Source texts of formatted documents
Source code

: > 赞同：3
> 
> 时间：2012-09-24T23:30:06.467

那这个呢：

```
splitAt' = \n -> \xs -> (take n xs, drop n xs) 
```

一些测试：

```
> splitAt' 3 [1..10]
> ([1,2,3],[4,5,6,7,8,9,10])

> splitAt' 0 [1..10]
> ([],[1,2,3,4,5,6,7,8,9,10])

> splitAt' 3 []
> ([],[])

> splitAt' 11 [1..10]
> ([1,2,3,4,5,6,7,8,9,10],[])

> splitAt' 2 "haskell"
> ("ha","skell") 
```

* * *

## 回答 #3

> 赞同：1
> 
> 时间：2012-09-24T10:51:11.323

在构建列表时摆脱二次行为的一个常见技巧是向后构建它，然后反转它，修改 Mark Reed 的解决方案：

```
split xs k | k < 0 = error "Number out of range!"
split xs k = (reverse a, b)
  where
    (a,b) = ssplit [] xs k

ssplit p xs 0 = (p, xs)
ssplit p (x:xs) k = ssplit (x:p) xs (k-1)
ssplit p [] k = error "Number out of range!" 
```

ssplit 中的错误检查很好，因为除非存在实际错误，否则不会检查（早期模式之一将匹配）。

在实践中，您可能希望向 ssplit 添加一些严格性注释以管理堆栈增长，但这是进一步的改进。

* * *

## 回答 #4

_DIRECTIONS FOR THIS TASK_.
Print all of the entries exactly as they appear.

_RESULT OF THE TASK_.
Source code

: > 赞同：3
> 
> 时间：2012-09-24T23:30:06.467

那这个呢：

```
splitAt' = \n -> \xs -> (take n xs, drop n xs) 
```

一些测试：

```
> splitAt' 3 [1..10]
> ([1,2,3],[4,5,6,7,8,9,10])

> splitAt' 0 [1..10]
> ([],[1,2,3,4,5,6,7,8,9,10])

> splitAt' 3 []
> ([],[])

> splitAt' 11 [1..10]
> ([1,2,3,4,5,6,7,8,9,10],[])

> splitAt' 2 "haskell"
> ("ha","skell") 
```

* * *

## 回答 #3

> 赞同：1
> 
> 时间：2012-09-24T10:51:11.323

在构建列表时摆脱二次行为的一个常见技巧是向后构建它，然后反转它，修改 Mark Reed 的解决方案：

```
split xs k | k < 0 = error "Number out of range!"
split xs k = (reverse a, b)
  where
    (a,b) = ssplit [] xs k

ssplit p xs 0 = (p, xs)
ssplit p (x:xs) k = ssplit (x:p) xs (k-1)
ssplit p [] k = error "Number out of range!" 
```

ssplit 中的错误检查很好，因为除非存在实际错误，否则不会检查（早期模式之一将匹配）。

在实践中，您可能希望向 ssplit 添加一些严格性注释以管理堆栈增长，但这是进一步的改进。

* * *

## 回答 #4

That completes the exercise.